Lada mimed pushing, then let the rock fall from her hands. Nicolae looked at the boulders. He waved an arm, then ran with Stefan and several men toward the boulders.

Lada waited, Petru crouching next to her. The sound of the battle beneath them was terrible. She had never seen one this big, this close. She watched, fascinated. It was not what she had expected. Her only experience with hand-to-hand combat had been with assassins or in practice. She saw how Hunyadi directed his men, how even from the ground he acted as though he had an aerial view.

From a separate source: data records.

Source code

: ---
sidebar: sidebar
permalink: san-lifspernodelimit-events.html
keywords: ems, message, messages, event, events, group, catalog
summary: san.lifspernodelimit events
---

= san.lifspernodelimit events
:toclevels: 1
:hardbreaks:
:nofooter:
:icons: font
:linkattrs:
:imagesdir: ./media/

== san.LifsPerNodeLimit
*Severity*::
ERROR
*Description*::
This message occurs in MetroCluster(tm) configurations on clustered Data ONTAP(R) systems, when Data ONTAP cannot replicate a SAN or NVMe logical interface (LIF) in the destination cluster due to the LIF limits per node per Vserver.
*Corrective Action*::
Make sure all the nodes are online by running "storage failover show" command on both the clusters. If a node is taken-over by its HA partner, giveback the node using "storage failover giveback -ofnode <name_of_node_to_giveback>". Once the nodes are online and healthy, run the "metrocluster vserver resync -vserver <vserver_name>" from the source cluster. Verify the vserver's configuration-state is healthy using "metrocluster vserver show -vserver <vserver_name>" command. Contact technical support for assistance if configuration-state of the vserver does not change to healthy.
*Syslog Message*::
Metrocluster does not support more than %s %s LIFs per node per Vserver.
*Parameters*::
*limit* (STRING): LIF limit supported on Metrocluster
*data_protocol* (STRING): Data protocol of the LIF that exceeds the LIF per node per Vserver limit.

She also saw how, in spite of his intelligence, he would lose. He had chosen honor instead of practicality. He should have sacrificed her men to slow the Bulgars, then regrouped elsewhere, ignoring the threat to his village.

But he had not counted on her.

A clatter that shifted to a rumble snapped Lada’s atten tion back to Nicolae’s work. The boulders crashed down, accompanied by a huge plume of dust. The fallen boulders were not enough to fully block the canyon, but they were enough to make it impossible to get more than one man at a time back the way they had come.

Hunyadi looked up. Catching sight of Lada, he shouted something, gesturing angrily toward the rocks. Lada laughed, knowing what it looked like. They had just guaranteed that the Bulgars could only go forward, into Hunyadi.

Lada picked up a rock, so heavy she had to use both arms. Then, with a loud whoop, she threw it.